Alexander Brook

Alexander Brook with Betty Spencer
Writing the Family Letter, mural, 1939. Currently in the William Jefferson Clinton Federal Building

Alexander Brook (July 14, 1898 – February 26, 1980) was an American artist and critic.

He was born in Brooklyn, New York. At the age of twelve he was bed-ridden with polio. It was during this time that he received his first lessons in painting.[1] In 1914 he entered the Art Students League, where he studied for four years. There he met the painter Peggy Bacon, whom he married in 1920.

During his twenties, Brooks painted still lifes and posed figures with vigor and sensuality. He later began to emulate the style of Jules Pascin.[2] From 1924–27 he was the assistant director of Whitney Studio Club.[3] His realist painting was exhibited widely and he won multiple awards.[2] Children's Lunch won the Frank G Logan prize in Chicago in 1929 and Georgia Jungle won the Carnegie Prize at the Carnegie International art exhibition in 1939. Unfortunately for Brook, the realist style fell out of favor late in the 1940s.[2]

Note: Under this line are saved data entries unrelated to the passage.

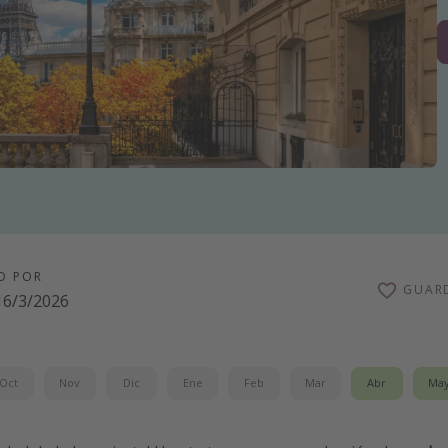
O POR
GUAR
16/3/2026
Oct
Nov
Dic
Ene
Feb
Mar
Abr
Ma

About 1940, he was divorced from Peggy Bacon. After a second marriage and spells living in Savannah, he married in 1945 his third wife, the painter Gina Knee. In 1948 they moved to Sag Harbor on eastern Long Island, where he retired from painting around 1965.[2]

References

  1. Love, Richard H.; Peters, Carl William (1999). Carl W. Peters: American scene painter from Rochester to Rockport. University Rochester Press. p. 369. ISBN 978-1-58046-024-8.
  2. 1 2 3 4 Morgan, Ann Lee (2007). The Oxford dictionary of American art and artists. Oxford reference online. Oxford University Press US. pp. 25–26. ISBN 0-19-512878-8.
  3. Strickler, Susan E.; Hutton, William (1979). American paintings, the Toledo Museum of Art. The Museum. p. 26.